The authors advise investing in a faster computer to work with “big data” to avoid frustration as there is non-trivial run-time for commands in statistical programs and geographical information systems (GIS) on a standard desktop computer.

Geographical code processes were developed in Python 2.7 (arcpy, time, datetime, csv, sys, traceback). Due to file size limitations for certain formats, as well as software file format limitations, only a few specific file formats were used during the multi-stepped data-cleaning and geoprocessing methods. In ArcGIS the preferred file format is the ESRI File Geodatabase (which has very large table and feature class size limitations of 1 terabyteas well as 64 character field name length and allows for over 4 billion rows and 65,000+ fields). Stata files were used for simple field calculations as well as relational merges (joins). Stata performs much faster and reliable merges (joins) than ArcGIS. The preferred file format for moving data in and out of ArcGIS is the comma-separated values file format (.csv). The .csv file format is ideal for two reasons; it allows for more characters in field names than the .dbf (an older and ubiquitous table file format in GIS software) and it has no limit in file size or fields or number of rows. Also, it may be opened in text-editing software or saved as an Excel file and imported directly into Stata.

Once adequate geocoding and table related code is prepared the computer processing takes about 1.5-2 weeks to run in a standard 40 hour workweek. The amount of personnel time was reduced by automating much of the processing using code, but is still broken down into steps where the code must be initiated. It may be possible, with significant code development and testing time, to write a program to automate the entire process to run without human intervention. One way to do this would be to initiate all the code sequentially using Windows Task Scheduler or command line tools. Another method would involve writing and running everything using Python, thus making heavy use of the table tools for the .csv Python module.

The local NYC geocoder, Geosupport, was released in late September 2013 as an application program interface (API) (Geoclient API – Beta) using standard web requests that returns XML or JSON files. Running Geosupport desktop for the approximately 6 million primary and secondary addresses takes about 4 days of computer processing time. Supposedly this API can handle a large number of requests. If this process were run again it would be worthwhile to consider using this API rather than Geosupport Desktop, as it may be possible to geocode these results much faster. One important point to note - when using the Geoclient API, the requests and returns and being submitted over the web so sensitive study subject data should not be sent to the Geoclient API.

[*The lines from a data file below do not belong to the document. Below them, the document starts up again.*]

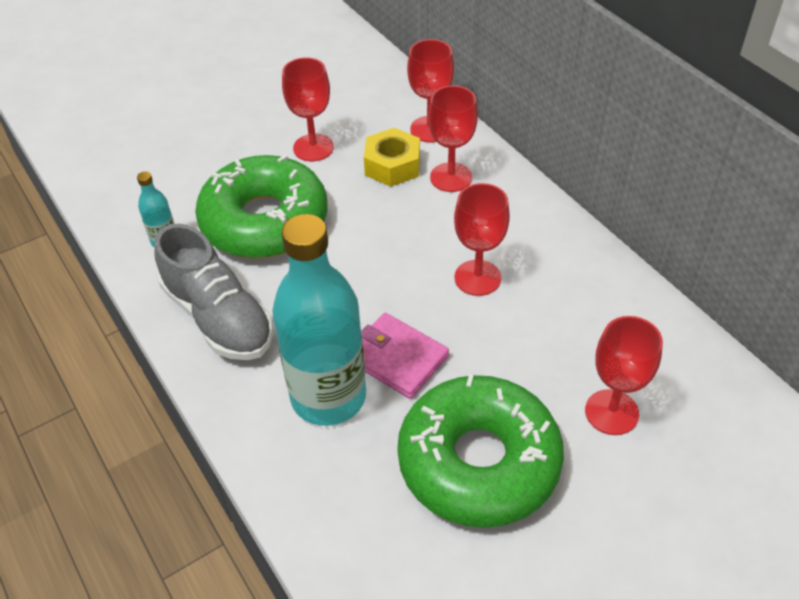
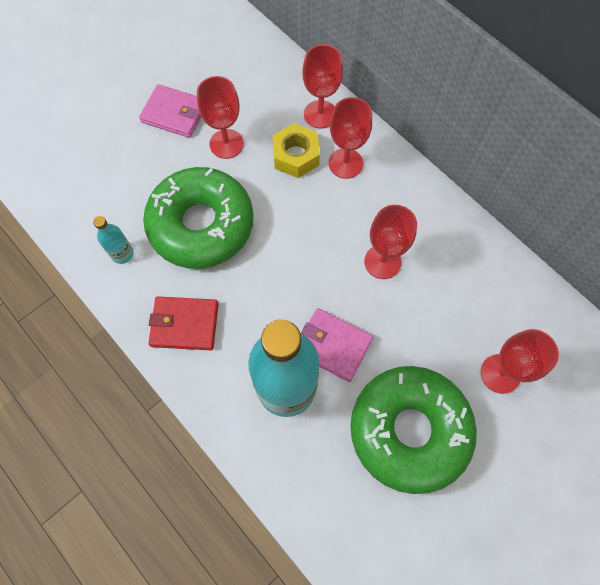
camera: 10 degrees left, 20 degrees up
grey shoe [155,224,274,360] -> red wallet [149,296,219,350]
none -> pink wallet [139,84,201,138]

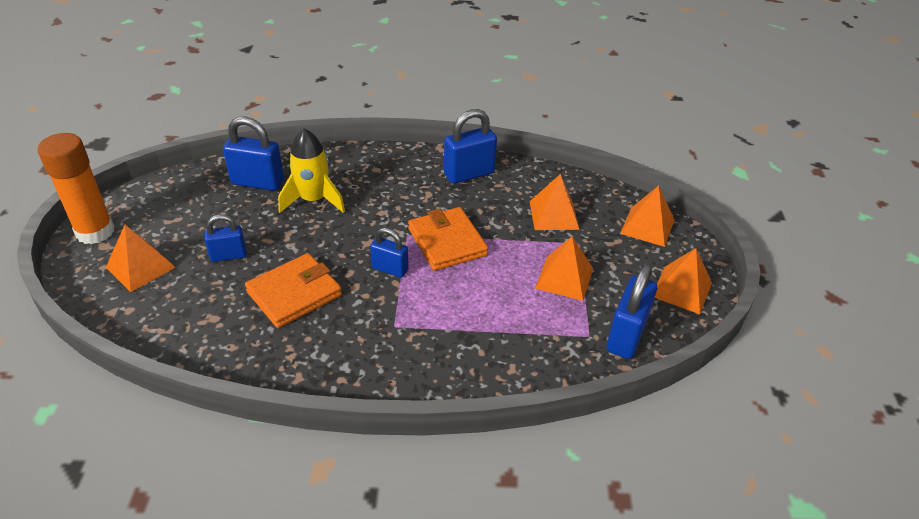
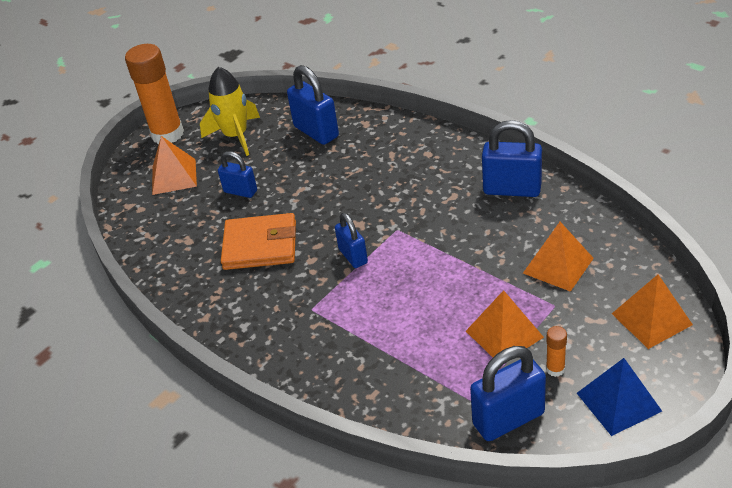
camera: 45 degrees right, 0 degrees up
yellow rocket [278,128,345,213] -> yellow rocket moved to [200,67,260,156]
orange wallet [408,207,488,271] -> none
orange pyramid [655,248,712,314] -> blue pyramid [577,358,662,436]
none -> orange glue stick [546,326,567,377]

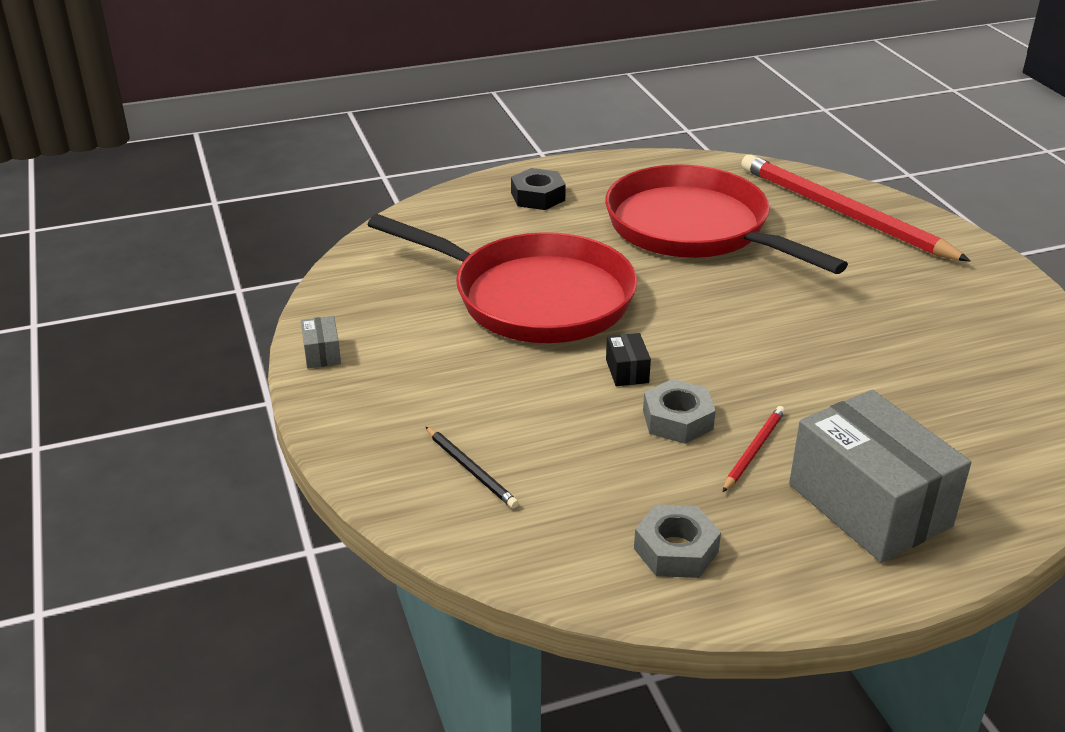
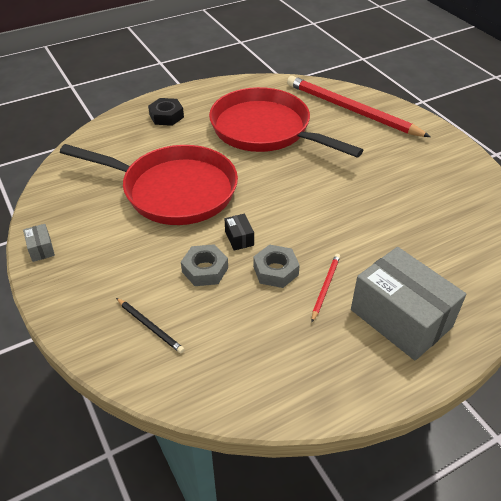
camera: 10 degrees left, 10 degrees up
grey nut [634,504,721,578] -> grey nut moved to [181,244,228,286]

For each of our three geocoders, the coordinates corresponding to the primary address were prioritized over the secondary address because the coordinates provided by NETS for the secondary address were more frequently missing (90% missing), therein limiting comparisons. Of our final prioritized address coordinates, 37.5% of business locations were geocoded by Geosupport, 51.5% by ESRI 2010 Business Analyst to the point level, and 9.7% to the street segment. Business Analyst point level and street segment results were considered valid only if the returned geocoded address coordinates were accompanied by a matched address. Business Analyst matching options were set at 70-10-70 for spelling sensitivity, minimum candidate score, and minimum match score. Both the primary and secondary addresses of 37,670 (1.3%) business locations failed to geocode with any of our three geocoders. For these locations we used the primary address coordinates provided in NETS. In total, 98.4% of our final prioritized coordinates were from a primary address.

The more spatially precise address coordinates in NETS (block face or street segment accuracy), were within 100 meters of the coordinates returned by our three geocoders 78% to 94% of the time, depending on the geocoder. For a given address, the coordinates returned by our three geocoders were more proximal to one another, than to the corresponding coordinate in NETS. Where two addresses for a given business location were re-geocoded by Business Analyst to the point level (n=1,856,378), 95% were within 100 meters of one another.

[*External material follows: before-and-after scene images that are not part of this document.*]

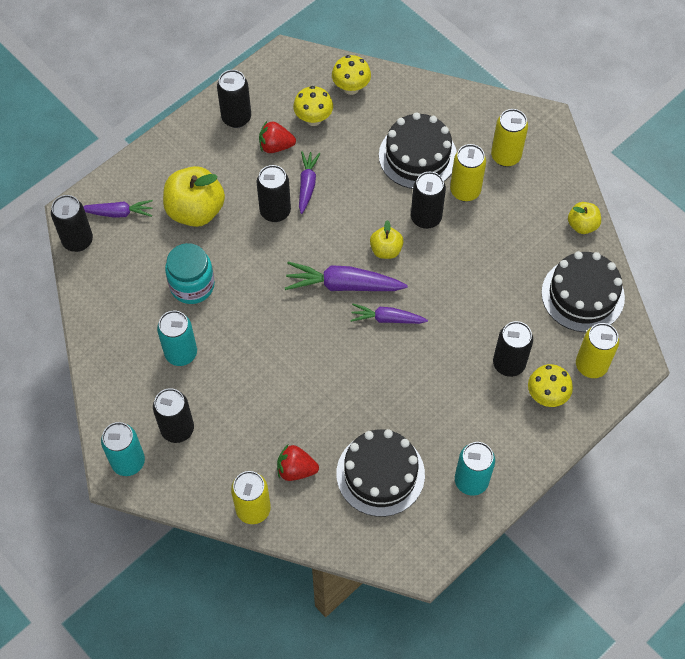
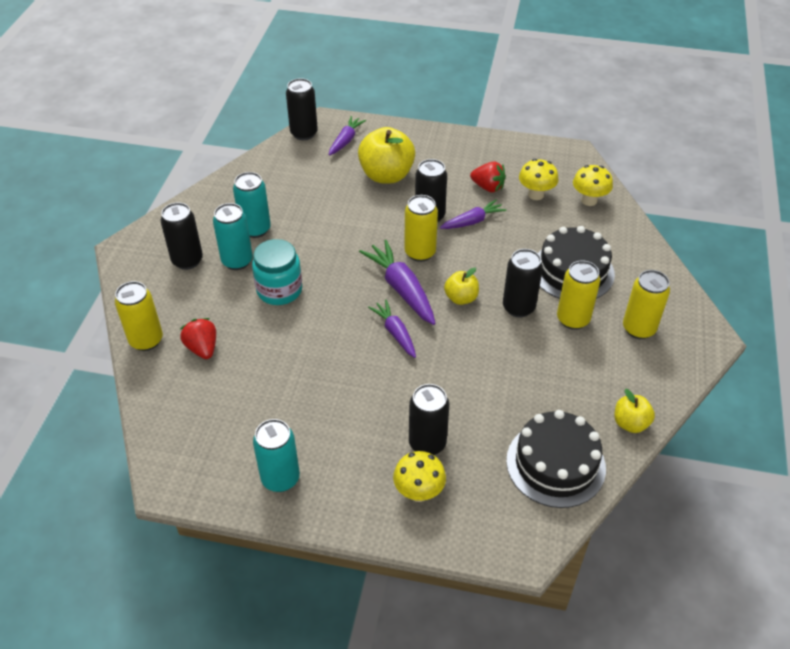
camera: 55 degrees right, 15 degrees down
purple carrot [83,200,153,218] -> purple carrot turned 120 degrees counterclockwise [329,116,366,156]
turquoise can [101,422,145,476] -> turquoise can moved to [213,203,253,270]
turquoise jar [165,243,215,304] -> turquoise jar moved to [252,239,302,305]
black can [217,70,251,128] -> none
red strawberry [259,121,296,153] -> red strawberry turned 150 degrees clockwise [470,161,506,193]
black cake [336,429,425,517] -> none
yellow can [576,323,619,378] -> yellow can moved to [404,195,438,262]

The proximity of the coordinates returned by our three geocoders to one another for a given address gave us confidence in the accuracy of our GIS results. The large proportion of primary and secondary addresses that geocoded within 100 meters of one another substantiated our notion that they generally represent the same location. Discordance between the primary and secondary address may occur due to error, if the same address is recorded with a different character string across datasets, or if there was a minor move within the same zipcode since the move dataset tracks only moves in which both the five-digit zipcode and street address change between years.